Physical characteristics
- Source: Left Fork Spring Creek
- • location: near Clover, southeast of Spencer, Roane County
- • coordinates: 38°42′56″N 81°17′08″W﻿ / ﻿38.7156466°N 81.2856741°W
- • length: 8 mi (13 km)
- • elevation: 1,033 ft (315 m)
- 2nd source: Right Fork Spring Creek
- • location: near Speed, south of Spencer, Roane County
- • coordinates: 38°43′43″N 81°24′14″W﻿ / ﻿38.728701°N 81.40401°W
- • length: 7.8 mi (12.6 km)
- • elevation: 1,041 ft (317 m)
- • location: south of Spencer, Roane County
- • coordinates: 38°47′21″N 81°21′20″W﻿ / ﻿38.7892549°N 81.3556755°W
- • elevation: 724 ft (221 m)
- Mouth: Little Kanawha River
- • location: Sanoma, Wirt County
- • coordinates: 38°57′49″N 81°19′24″W﻿ / ﻿38.9636934°N 81.3234521°W
- • elevation: 620 ft (190 m)
- Length: 25.3 mi (40.7 km)
- Basin size: 89 sq mi (230 km^{2})

Basin features
- • right: Little Spring Creek

= Spring Creek (Little Kanawha River tributary) =

Spring Creek is a tributary of the Little Kanawha River in western West Virginia in the United States.

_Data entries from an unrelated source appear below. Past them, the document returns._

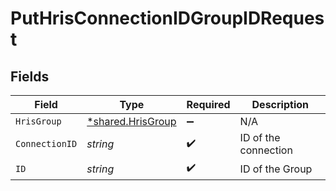 # PutHrisConnectionIDGroupIDRequest


## Fields

| Field                                                 | Type                                                  | Required                                              | Description                                           |
| ----------------------------------------------------- | ----------------------------------------------------- | ----------------------------------------------------- | ----------------------------------------------------- |
| `HrisGroup`                                           | [*shared.HrisGroup](../../models/shared/hrisgroup.md) | :heavy_minus_sign:                                    | N/A                                                   |
| `ConnectionID`                                        | *string*                                              | :heavy_check_mark:                                    | ID of the connection                                  |
| `ID`                                                  | *string*                                              | :heavy_check_mark:                                    | ID of the Group                                       |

Via the Little Kanawha and Ohio rivers, it is part of the watershed of the Mississippi River, draining an area of 89 sqmi in a rural region on the unglaciated portion of the Allegheny Plateau. It is 25.3 mi long, or 33.3 mi long including its Left Fork.

Spring Creek is formed just south of the city of Spencer in northern Roane County by the confluence of the Left Fork Spring Creek, 8 mi long, which rises near the community of Clover and flows northwestward, paralleled for most of its course by West Virginia Route 36; and the Right Fork Spring Creek, 7.8 mi long, which rises near the community of Speed and flows northward, paralleled for most of its course by U.S. Route 119. From the confluence of its forks, Spring Creek flows northward through Spencer and northern Roane County into southeastern Wirt County, where it flows into the Little Kanawha River from the south at the community of Sanoma, approximately 8 mi southeast of Elizabeth.

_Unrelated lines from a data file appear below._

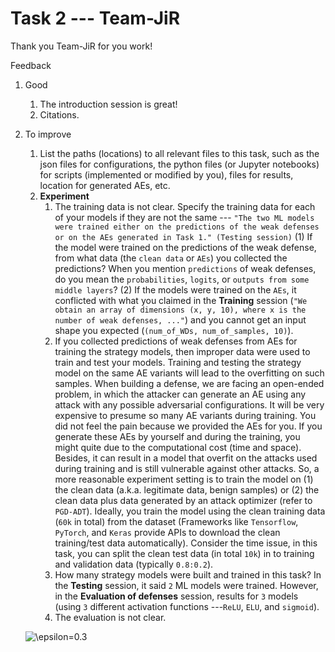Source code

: # Task 2 --- Team-JiR

Thank you Team-JiR for you work!

Feedback
1. Good
    1. The introduction session is great!
    2. Citations.
2. To improve
    1. List the paths (locations) to all relevant files to this task, such as the json files for configurations, the python files (or Jupyter notebooks) for scripts (implemented or modified by you), files for results, location for generated AEs, etc.
    2. **Experiment**
        1. The training data is not clear. Specify the training data for each of your models if they are not the same --- ``"The two ML models were trained either on the predictions of the weak defenses or on the AEs generated in Task 1." (Testing session)`` (1) If the model were trained on the predictions of the weak defense, from what data (the ``clean data`` or ``AEs``) you collected the predictions? When you mention ``predictions`` of weak defenses, do you mean the ``probabilities``, ``logits``, or ``outputs from some middle layers``? (2) If the models were trained on the ``AEs``, it conflicted with what you claimed in the **Training** session (``"We obtain an array of dimensions (x, y, 10), where x is the number of weak defenses, ..."``) and you cannot get an input shape you expected (``(num_of_WDs, num_of_samples, 10)``). 
        2. If you collected predictions of weak defenses from AEs for training the strategy models, then improper data were used to train and test your models. Training and testing the strategy model on the same AE variants will lead to the overfitting on such samples. When building a defense, we are facing an open-ended problem, in which the attacker can generate an AE using any attack with any possible adversarial configurations. It will be very expensive to presume so many AE variants during training. You did not feel the pain because we provided the AEs for you. If you generate these AEs by yourself and during the training, you might quite due to the computational cost (time and space). Besides, it can result in a model that overfit on the attacks used during training and is still vulnerable against other attacks. So, a more reasonable experiment setting is to train the model on (1) the clean data (a.k.a. legitimate data, benign samples) or (2) the clean data plus data generated by an attack optimizer (refer to ``PGD-ADT``). Ideally, you train the model using the clean training data (``60k`` in total) from the dataset (Frameworks like ``Tensorflow``, ``PyTorch``, and ``Keras`` provide APIs to download the clean training/test data automatically). Consider the time issue, in this task, you can split the clean test data (in total ``10k``) in to training and validation data (typically ``0.8:0.2``).
        3. How many strategy models were built and trained in this task? In the **Testing** session, it said ``2`` ML models were trained. However, in the **Evaluation of defenses** session, results for ``3`` models (using ``3`` different activation functions ---``ReLU``, ``ELU``, and ``sigmoid``).  
        4. The evaluation is not clear.  
    
   
   ![\epsilon=0.3](https://latex.codecogs.com/svg.latex?\epsilon=0.3)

Little Spring Creek is a tributary of Spring Creek, 7 mi long, in northeastern Roane County.

Charles Mill Lake, approximately 2 mi southeast of Spencer, is formed by a dam on the Charles Fork, a tributary of the Left Fork Spring Creek. The lake was constructed in 1974 and is owned by the city of Spencer; it is operated as a recreation area for boating, fishing, hiking, biking, and camping.

According to the West Virginia Department of Environmental Protection, approximately 79.5% of the Spring Creek watershed is forested, mostly deciduous. Approximately 18.7% is used for pasture and agriculture.